Steve Ford, Staff Writer
A natural reaction to the sight of accused multi-murderer Samuel Cooper Jr., brought to bay and shackled, was to recoil in loathing.
We of course don't know that Cooper is indeed the killer of five Raleigh men slain in separate shootings, as the police allege -- Cooper, arrested after fleeing a Garner bank robbery, himself defiantly noted that the bullet-related evidence against him will have to stand up in court.
But the charges are out there, for us to reckon with as best we can. The premise we're asked to accept is that someone living among us could have been so cruel, so selfish, so utterly lacking in conscience.
As traced by this newspaper, the path that brought Cooper, 30, to the Wake County Jail awaiting trial on first-degree murder charges was long and dark. From petty crimes committed in his teens, he slid into drug trafficking and armed robbery. He was violent: During a prison escape, he beat an elderly man and stole his car. When brought to court, he attacked a sheriff's deputy and tried to wrest her gun away. It took several people to subdue him.
His record as a hardened and dangerous criminal notwithstanding, he was back on the street after serving only 12 years of a 20-year sentence.
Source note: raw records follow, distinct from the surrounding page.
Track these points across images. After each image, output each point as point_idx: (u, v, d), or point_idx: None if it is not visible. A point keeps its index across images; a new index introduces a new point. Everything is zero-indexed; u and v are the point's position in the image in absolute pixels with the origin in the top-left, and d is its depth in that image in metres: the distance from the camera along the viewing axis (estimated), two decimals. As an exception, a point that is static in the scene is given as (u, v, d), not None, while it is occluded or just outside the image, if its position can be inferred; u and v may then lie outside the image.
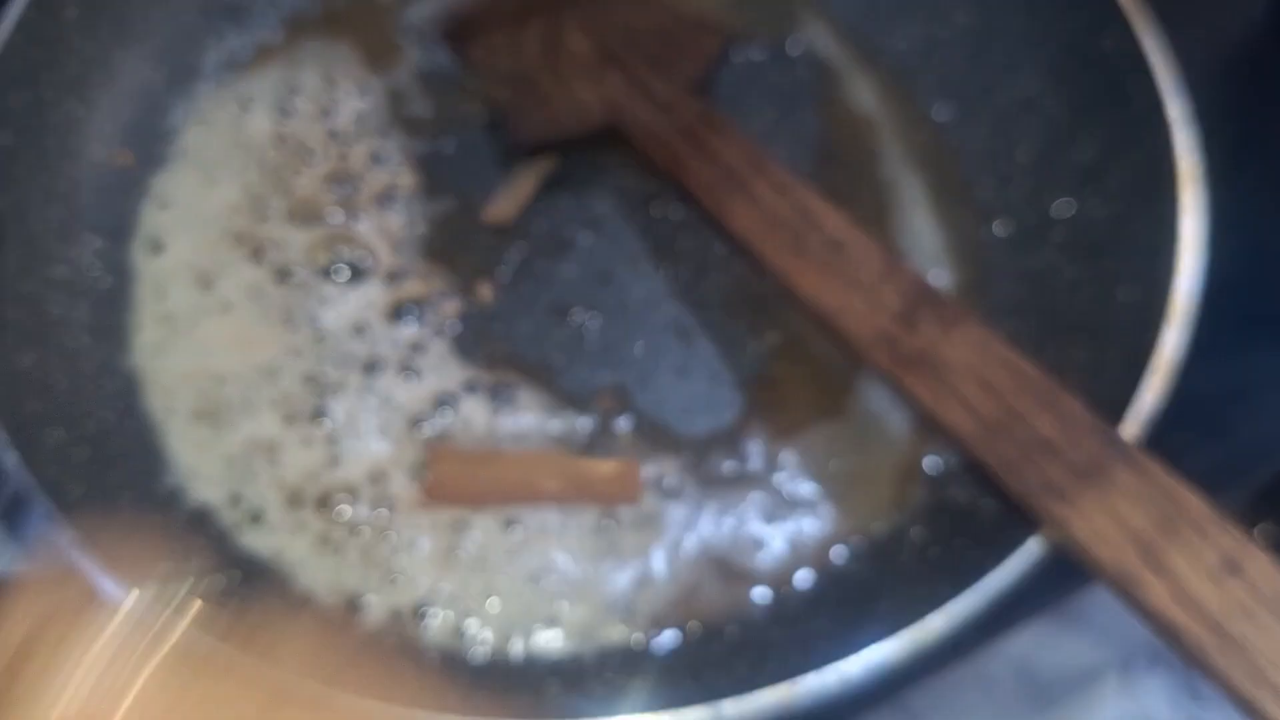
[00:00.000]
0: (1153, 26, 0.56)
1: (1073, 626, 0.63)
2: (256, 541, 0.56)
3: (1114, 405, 0.50)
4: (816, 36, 0.70)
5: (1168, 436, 0.63)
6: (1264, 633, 0.44)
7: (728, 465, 0.59)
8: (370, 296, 0.62)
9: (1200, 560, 0.45)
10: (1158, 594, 0.45)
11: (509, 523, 0.57)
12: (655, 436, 0.59)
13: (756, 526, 0.58)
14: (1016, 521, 0.50)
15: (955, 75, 0.67)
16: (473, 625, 0.55)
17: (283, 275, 0.62)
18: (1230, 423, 0.65)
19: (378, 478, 0.58)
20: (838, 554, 0.57)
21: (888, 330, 0.54)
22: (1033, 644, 0.60)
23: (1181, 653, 0.45)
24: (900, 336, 0.54)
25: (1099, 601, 0.61)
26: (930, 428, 0.57)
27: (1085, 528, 0.47)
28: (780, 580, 0.56)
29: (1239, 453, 0.65)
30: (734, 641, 0.55)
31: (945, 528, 0.56)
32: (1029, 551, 0.48)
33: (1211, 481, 0.64)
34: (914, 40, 0.69)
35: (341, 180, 0.65)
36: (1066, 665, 0.65)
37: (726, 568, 0.57)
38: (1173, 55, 0.56)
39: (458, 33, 0.70)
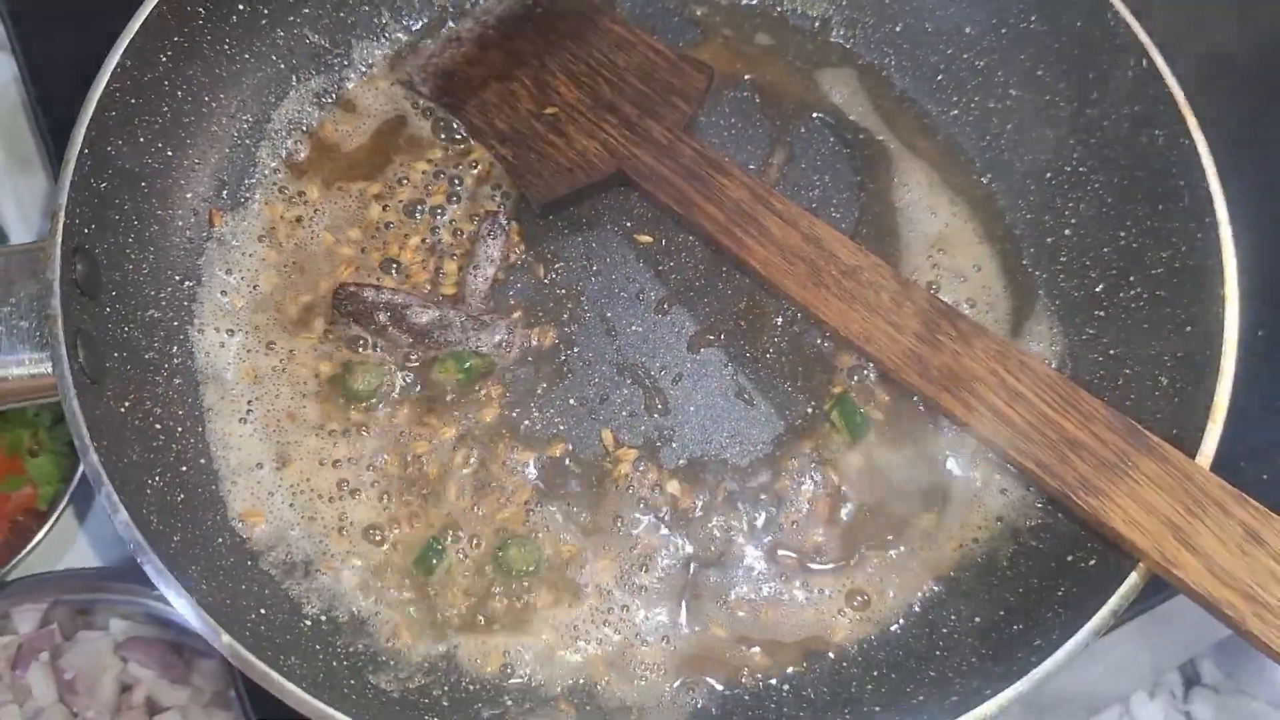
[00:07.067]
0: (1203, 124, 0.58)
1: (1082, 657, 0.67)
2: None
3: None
4: (871, 106, 0.72)
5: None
6: None
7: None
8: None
9: (1226, 535, 0.50)
10: (1194, 571, 0.50)
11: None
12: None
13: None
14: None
15: (1006, 146, 0.69)
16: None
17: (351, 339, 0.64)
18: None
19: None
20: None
21: (914, 350, 0.58)
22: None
23: (1224, 623, 0.50)
24: (927, 355, 0.58)
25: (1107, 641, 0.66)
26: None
27: (1121, 517, 0.52)
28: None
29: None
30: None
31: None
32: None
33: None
34: (968, 111, 0.71)
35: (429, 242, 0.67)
36: (1071, 691, 0.70)
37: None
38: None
39: (448, 92, 0.70)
There was no support, no supervision. If the police are right, a robber and thug had become someone who would kill you for your money if you happened to be behind the counter at the convenience store; who would kill you just to keep you quiet if he thought you might identify him. Can we even comprehend the depths of anger, the corruption of character?
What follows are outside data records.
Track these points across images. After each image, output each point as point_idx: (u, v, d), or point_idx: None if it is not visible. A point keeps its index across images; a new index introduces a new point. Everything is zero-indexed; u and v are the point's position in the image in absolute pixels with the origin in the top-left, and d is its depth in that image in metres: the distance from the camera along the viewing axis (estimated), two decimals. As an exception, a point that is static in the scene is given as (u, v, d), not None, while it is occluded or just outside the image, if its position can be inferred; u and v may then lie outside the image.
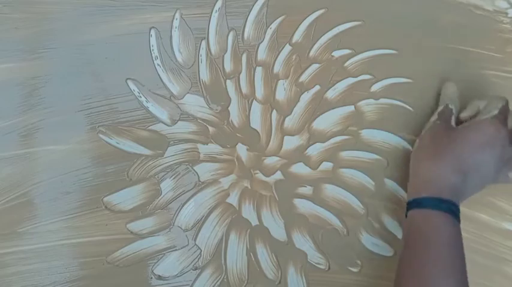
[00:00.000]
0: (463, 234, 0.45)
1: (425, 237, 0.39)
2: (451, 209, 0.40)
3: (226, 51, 0.47)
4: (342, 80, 0.48)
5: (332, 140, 0.47)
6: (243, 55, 0.47)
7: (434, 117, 0.45)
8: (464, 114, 0.45)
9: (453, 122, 0.44)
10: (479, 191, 0.43)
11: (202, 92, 0.47)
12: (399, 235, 0.46)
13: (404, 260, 0.40)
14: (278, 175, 0.47)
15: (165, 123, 0.46)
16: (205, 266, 0.45)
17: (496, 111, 0.42)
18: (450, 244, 0.39)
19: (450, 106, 0.45)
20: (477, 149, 0.41)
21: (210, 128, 0.47)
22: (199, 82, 0.47)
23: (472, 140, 0.42)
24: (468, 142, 0.42)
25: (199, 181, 0.46)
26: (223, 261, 0.45)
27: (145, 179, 0.45)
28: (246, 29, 0.48)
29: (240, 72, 0.47)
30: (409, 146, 0.47)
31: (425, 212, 0.40)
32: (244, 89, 0.47)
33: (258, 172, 0.47)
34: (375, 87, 0.48)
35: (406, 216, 0.41)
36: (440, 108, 0.46)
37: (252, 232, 0.46)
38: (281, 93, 0.47)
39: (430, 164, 0.42)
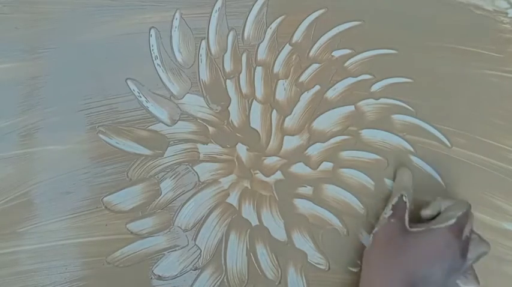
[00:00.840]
0: (463, 234, 0.45)
1: None
2: None
3: (226, 51, 0.47)
4: (342, 80, 0.48)
5: (332, 140, 0.47)
6: (243, 55, 0.47)
7: (388, 210, 0.43)
8: (425, 213, 0.44)
9: (407, 221, 0.42)
10: None
11: (202, 92, 0.47)
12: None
13: None
14: (278, 175, 0.47)
15: (165, 123, 0.46)
16: (205, 266, 0.45)
17: (452, 221, 0.41)
18: None
19: (404, 199, 0.43)
20: (428, 262, 0.40)
21: (210, 128, 0.47)
22: (199, 82, 0.47)
23: (424, 251, 0.41)
24: (420, 254, 0.41)
25: (199, 181, 0.46)
26: (223, 261, 0.45)
27: (145, 179, 0.45)
28: (246, 29, 0.48)
29: (240, 72, 0.47)
30: (409, 146, 0.47)
31: None
32: (244, 89, 0.47)
33: (258, 172, 0.47)
34: (375, 87, 0.48)
35: None
36: (394, 199, 0.43)
37: (252, 232, 0.46)
38: (281, 93, 0.47)
39: (381, 277, 0.41)
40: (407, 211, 0.42)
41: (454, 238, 0.41)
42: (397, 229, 0.42)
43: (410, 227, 0.42)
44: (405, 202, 0.43)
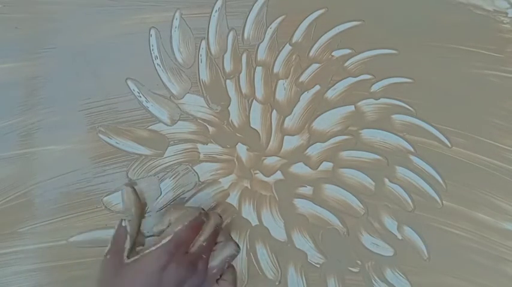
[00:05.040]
0: (463, 234, 0.45)
1: None
2: None
3: (226, 51, 0.47)
4: (342, 80, 0.48)
5: (332, 140, 0.47)
6: (243, 55, 0.47)
7: (111, 243, 0.39)
8: (155, 229, 0.40)
9: (126, 252, 0.38)
10: None
11: (202, 92, 0.47)
12: (399, 235, 0.46)
13: None
14: (278, 175, 0.47)
15: (165, 123, 0.46)
16: (205, 266, 0.45)
17: (167, 239, 0.37)
18: None
19: (124, 224, 0.39)
20: None
21: (210, 128, 0.47)
22: (199, 82, 0.47)
23: (138, 282, 0.36)
24: (128, 284, 0.36)
25: (199, 181, 0.46)
26: (223, 261, 0.45)
27: (145, 179, 0.45)
28: (246, 29, 0.48)
29: (240, 72, 0.47)
30: (409, 146, 0.47)
31: None
32: (244, 89, 0.47)
33: (258, 172, 0.47)
34: (375, 87, 0.48)
35: None
36: (116, 228, 0.39)
37: (252, 232, 0.46)
38: (281, 93, 0.47)
39: None
40: (128, 238, 0.39)
41: (165, 261, 0.36)
42: (110, 266, 0.38)
43: (131, 257, 0.37)
44: (125, 228, 0.39)
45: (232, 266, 0.40)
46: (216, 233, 0.40)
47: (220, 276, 0.40)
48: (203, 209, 0.40)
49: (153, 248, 0.37)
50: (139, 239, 0.41)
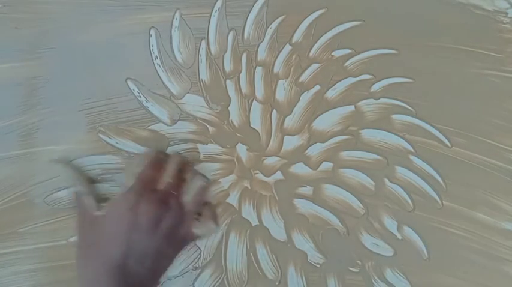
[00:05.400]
0: (463, 234, 0.45)
1: None
2: None
3: (226, 51, 0.47)
4: (342, 80, 0.48)
5: (332, 140, 0.47)
6: (243, 55, 0.47)
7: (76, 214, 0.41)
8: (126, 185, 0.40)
9: (93, 207, 0.40)
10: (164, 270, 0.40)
11: (202, 92, 0.47)
12: (399, 235, 0.46)
13: None
14: (278, 175, 0.47)
15: (165, 123, 0.46)
16: (205, 266, 0.45)
17: (131, 181, 0.38)
18: None
19: (77, 188, 0.41)
20: (116, 238, 0.37)
21: (210, 128, 0.47)
22: (199, 82, 0.47)
23: (108, 232, 0.37)
24: (107, 235, 0.37)
25: (199, 181, 0.46)
26: (223, 261, 0.45)
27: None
28: (246, 29, 0.48)
29: (240, 72, 0.47)
30: (409, 146, 0.47)
31: None
32: (244, 89, 0.47)
33: (258, 172, 0.47)
34: (375, 87, 0.48)
35: None
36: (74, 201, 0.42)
37: (252, 232, 0.46)
38: (281, 93, 0.47)
39: (83, 276, 0.38)
40: (87, 197, 0.40)
41: (137, 196, 0.37)
42: (86, 226, 0.40)
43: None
44: (81, 192, 0.41)
45: (210, 203, 0.40)
46: (181, 170, 0.40)
47: (200, 214, 0.40)
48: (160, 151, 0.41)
49: (119, 193, 0.38)
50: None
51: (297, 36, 0.48)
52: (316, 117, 0.47)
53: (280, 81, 0.47)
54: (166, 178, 0.39)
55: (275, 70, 0.47)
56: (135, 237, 0.37)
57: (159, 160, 0.40)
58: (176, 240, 0.39)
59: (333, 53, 0.48)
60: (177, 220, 0.39)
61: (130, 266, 0.37)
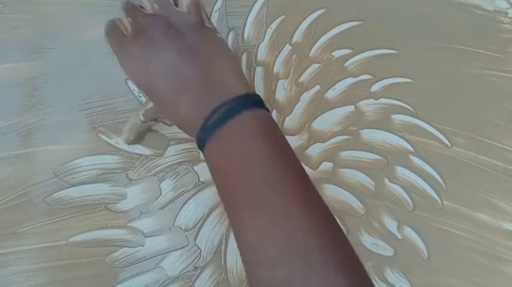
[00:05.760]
0: (463, 234, 0.45)
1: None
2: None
3: (226, 51, 0.47)
4: (342, 80, 0.48)
5: (332, 140, 0.47)
6: (243, 55, 0.47)
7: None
8: None
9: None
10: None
11: (202, 92, 0.47)
12: (399, 235, 0.46)
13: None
14: (278, 175, 0.47)
15: (165, 123, 0.46)
16: (205, 266, 0.45)
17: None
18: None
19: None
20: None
21: (210, 128, 0.46)
22: (199, 82, 0.47)
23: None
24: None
25: (199, 181, 0.46)
26: (223, 261, 0.45)
27: (145, 179, 0.45)
28: (246, 29, 0.48)
29: (240, 72, 0.47)
30: (409, 146, 0.47)
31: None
32: (244, 89, 0.47)
33: (258, 172, 0.47)
34: (375, 87, 0.48)
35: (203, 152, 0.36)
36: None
37: (252, 232, 0.46)
38: (281, 93, 0.47)
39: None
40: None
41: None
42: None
43: None
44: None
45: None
46: None
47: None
48: None
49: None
50: None
51: (297, 36, 0.48)
52: (316, 117, 0.47)
53: (280, 81, 0.47)
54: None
55: (275, 70, 0.47)
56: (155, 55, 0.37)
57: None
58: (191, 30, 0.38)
59: (333, 53, 0.48)
60: (182, 18, 0.38)
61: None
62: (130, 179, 0.45)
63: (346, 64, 0.48)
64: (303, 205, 0.31)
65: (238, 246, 0.33)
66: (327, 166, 0.47)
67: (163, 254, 0.45)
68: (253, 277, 0.31)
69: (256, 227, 0.30)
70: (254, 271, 0.31)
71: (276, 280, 0.29)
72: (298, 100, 0.47)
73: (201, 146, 0.36)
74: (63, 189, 0.44)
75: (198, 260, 0.45)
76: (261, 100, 0.36)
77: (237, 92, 0.35)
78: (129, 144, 0.45)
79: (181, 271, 0.45)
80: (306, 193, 0.33)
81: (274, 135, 0.35)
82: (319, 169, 0.47)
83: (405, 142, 0.48)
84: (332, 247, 0.30)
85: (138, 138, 0.45)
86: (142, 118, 0.42)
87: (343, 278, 0.28)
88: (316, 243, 0.29)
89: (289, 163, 0.34)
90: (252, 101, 0.35)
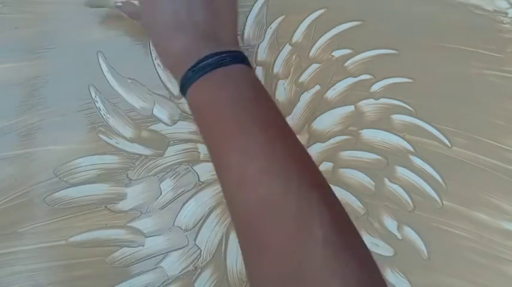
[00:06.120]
0: (463, 234, 0.45)
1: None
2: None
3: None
4: (342, 80, 0.48)
5: (332, 140, 0.47)
6: (243, 55, 0.47)
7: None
8: None
9: None
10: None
11: (202, 92, 0.47)
12: (399, 235, 0.46)
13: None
14: (278, 175, 0.47)
15: (165, 123, 0.46)
16: (205, 266, 0.45)
17: None
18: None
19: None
20: None
21: (210, 128, 0.46)
22: (199, 82, 0.47)
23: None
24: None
25: (199, 181, 0.46)
26: (223, 261, 0.45)
27: (145, 179, 0.45)
28: (246, 29, 0.48)
29: (240, 72, 0.47)
30: (409, 146, 0.47)
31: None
32: (244, 89, 0.47)
33: (258, 171, 0.47)
34: (375, 87, 0.48)
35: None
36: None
37: (252, 232, 0.46)
38: (281, 93, 0.47)
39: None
40: None
41: None
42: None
43: None
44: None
45: None
46: None
47: None
48: None
49: None
50: None
51: (297, 36, 0.48)
52: (316, 117, 0.47)
53: (280, 81, 0.47)
54: None
55: (275, 70, 0.47)
56: None
57: None
58: None
59: (333, 53, 0.48)
60: None
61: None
62: (130, 179, 0.45)
63: (346, 64, 0.48)
64: (283, 140, 0.35)
65: (219, 170, 0.36)
66: (326, 166, 0.47)
67: (163, 254, 0.45)
68: (238, 198, 0.34)
69: (240, 154, 0.34)
70: (239, 192, 0.34)
71: (259, 198, 0.33)
72: (298, 100, 0.47)
73: (187, 85, 0.38)
74: (63, 189, 0.44)
75: (198, 260, 0.45)
76: (249, 63, 0.39)
77: (231, 48, 0.38)
78: (86, 5, 0.45)
79: (181, 271, 0.45)
80: (286, 131, 0.37)
81: (260, 87, 0.38)
82: (319, 169, 0.47)
83: (405, 142, 0.48)
84: (306, 172, 0.35)
85: (96, 7, 0.45)
86: (118, 3, 0.43)
87: (317, 195, 0.33)
88: (294, 169, 0.34)
89: (273, 108, 0.38)
90: (242, 60, 0.38)
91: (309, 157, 0.37)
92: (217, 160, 0.37)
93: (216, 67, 0.37)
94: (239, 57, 0.38)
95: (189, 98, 0.39)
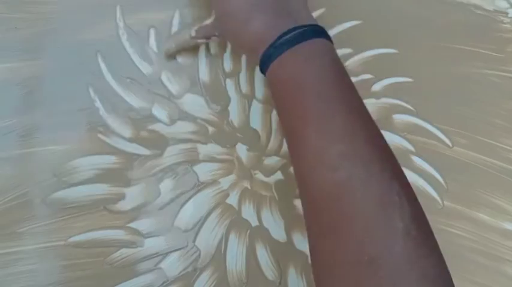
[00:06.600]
0: (463, 234, 0.45)
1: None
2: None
3: (226, 50, 0.47)
4: (341, 80, 0.48)
5: (332, 140, 0.47)
6: (242, 55, 0.47)
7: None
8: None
9: None
10: None
11: (201, 91, 0.47)
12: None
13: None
14: (278, 175, 0.47)
15: (164, 123, 0.46)
16: (205, 267, 0.45)
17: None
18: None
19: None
20: None
21: (210, 128, 0.47)
22: (199, 82, 0.47)
23: None
24: None
25: (198, 181, 0.46)
26: (222, 262, 0.45)
27: (144, 179, 0.45)
28: (246, 29, 0.48)
29: (240, 72, 0.47)
30: (410, 146, 0.47)
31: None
32: (244, 88, 0.47)
33: (258, 172, 0.47)
34: (376, 87, 0.48)
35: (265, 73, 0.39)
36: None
37: (252, 233, 0.46)
38: (281, 93, 0.47)
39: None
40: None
41: None
42: None
43: None
44: None
45: None
46: None
47: None
48: None
49: None
50: None
51: (297, 36, 0.48)
52: (316, 117, 0.47)
53: (280, 81, 0.47)
54: None
55: (275, 70, 0.47)
56: None
57: None
58: None
59: (332, 53, 0.48)
60: None
61: None
62: (130, 180, 0.45)
63: (346, 64, 0.48)
64: (364, 125, 0.35)
65: (296, 151, 0.36)
66: (326, 166, 0.47)
67: (162, 255, 0.44)
68: (314, 178, 0.34)
69: (321, 137, 0.34)
70: (315, 172, 0.34)
71: (337, 180, 0.32)
72: (298, 100, 0.47)
73: (267, 63, 0.38)
74: (62, 189, 0.44)
75: (197, 261, 0.45)
76: (330, 37, 0.39)
77: (309, 21, 0.38)
78: (167, 56, 0.46)
79: (181, 271, 0.45)
80: (366, 115, 0.36)
81: (341, 65, 0.38)
82: (319, 169, 0.47)
83: (406, 142, 0.47)
84: (388, 160, 0.34)
85: (177, 53, 0.46)
86: (193, 33, 0.43)
87: (398, 185, 0.32)
88: (376, 155, 0.33)
89: (353, 89, 0.37)
90: (323, 34, 0.37)
91: (387, 144, 0.36)
92: (293, 135, 0.36)
93: (300, 41, 0.36)
94: (320, 31, 0.37)
95: (270, 75, 0.38)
But then, thanks to The N&O's Thomasi McDonald and Jay Price, along came an account that allowed us to glimpse Cooper's humanity, as warped as it may have become.
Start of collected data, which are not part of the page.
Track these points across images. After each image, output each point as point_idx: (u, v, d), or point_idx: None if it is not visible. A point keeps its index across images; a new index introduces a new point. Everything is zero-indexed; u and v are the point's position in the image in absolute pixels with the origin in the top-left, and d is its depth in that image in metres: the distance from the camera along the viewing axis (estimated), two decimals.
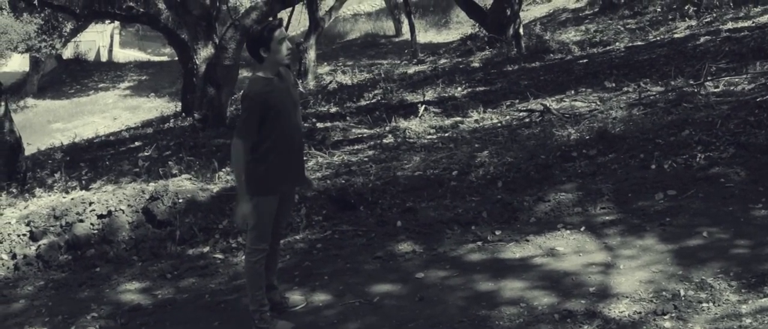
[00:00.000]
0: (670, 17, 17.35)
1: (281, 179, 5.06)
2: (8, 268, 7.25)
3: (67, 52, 32.87)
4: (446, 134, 10.16)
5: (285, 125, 4.97)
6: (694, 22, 16.28)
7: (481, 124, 10.55)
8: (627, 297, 4.93)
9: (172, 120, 18.31)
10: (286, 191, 5.21)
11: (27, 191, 10.50)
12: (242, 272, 6.33)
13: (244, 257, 5.30)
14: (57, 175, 11.01)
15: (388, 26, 31.84)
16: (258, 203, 5.01)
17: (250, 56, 5.04)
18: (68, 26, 24.78)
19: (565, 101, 10.93)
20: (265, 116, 4.86)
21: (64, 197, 8.85)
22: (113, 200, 7.78)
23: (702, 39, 13.85)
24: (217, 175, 9.15)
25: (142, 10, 19.66)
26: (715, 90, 9.76)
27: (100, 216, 7.65)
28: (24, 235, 7.63)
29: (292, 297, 5.54)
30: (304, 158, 5.57)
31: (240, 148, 4.90)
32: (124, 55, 37.02)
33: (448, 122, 10.97)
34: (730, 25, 14.74)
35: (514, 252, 5.96)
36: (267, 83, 4.92)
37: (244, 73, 26.62)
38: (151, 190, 7.97)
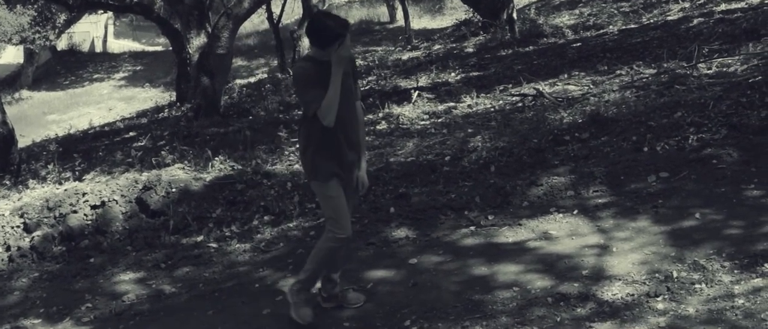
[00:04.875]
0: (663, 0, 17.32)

In their article last Sunday, McDonald and Price delved into Cooper's upbringing and showed us the Sam Cooper who existed before he broke bad. No, this is not about to turn into a sociological sob story about how the poor guy was only a victim of circumstances. He made horrible choices that were indeed choices -- exercising that old free will that for better or worse is our human birthright.
Still, he regularly had been beaten by a father who himself was brutalized as a child. By his mid-teens, Cooper appears to have fallen off the cliff into a renegade existence, coming back from a year in a group home to be thrown out of the family residence on suspicion of drug dealing. Prison beckoned.
Making the saga even more sad is that helping hands had reached out to Cooper, but he either could not or would not let himself be rescued. The boy turns out to have been a track phenom, a star quarter-miler in a running club for disadvantaged youths. His coach and the group's founder, Bennie Mack, said Cooper could have been an Olympian.
The Capital City Track and Field Club had the larger mission of giving young people a boost toward success in life, with tutoring and guidance to help them go to college. Even after Cooper messed up, Mack tried to counsel him when the two crossed paths at Central Prison, where Mack worked. It must have been too late.
But just because Sam Cooper was too far gone to help, too embittered or soul-deadened, that doesn't mean the effort shouldn't be made to reach out to vulnerable kids.
When the police chiefs of Raleigh and Durham, both still quite new to their jobs, visited us here at the paper last week for a get-acquainted session, neither commented on the Cooper case specifically. But Raleigh's Harry Dolan and Durham's Jose Lopez were loud and clear on the same wave length when talking about the importance of a front-end approach to crime-fighting.
Dolan left no doubt that the police intend to bust hoodlums involved with "guns, gangs and drugs" -- the trio of criminal influences he is targeting. Yet he outlined a broader role for his officers that would have them also serving as mentors for young people growing up without adequate guidance or encouragement.
"All of us have to work together to save these kids," Dolan said, describing an effective police officer as a community problem-solver. Lopez was right with him, noting the "social services issues" that underlie so much crime. "We can't arrest our way out of the situation," he said.
When are we supposed to stop trying to help people who keep violating our trust and just throw them under the jail? Perhaps the Samuel Cooper story illustrates how tricky the answer is -- because most criminals, even when they're punished, will be turned loose.
Inevitably, some of them will heed their darkest instincts, and the rest of us will pay the price. But a society geared as much to rescuing as to punishing can keep their number down. We can salute the capture of a vicious murderer, but in so many ways any such capture comes too late.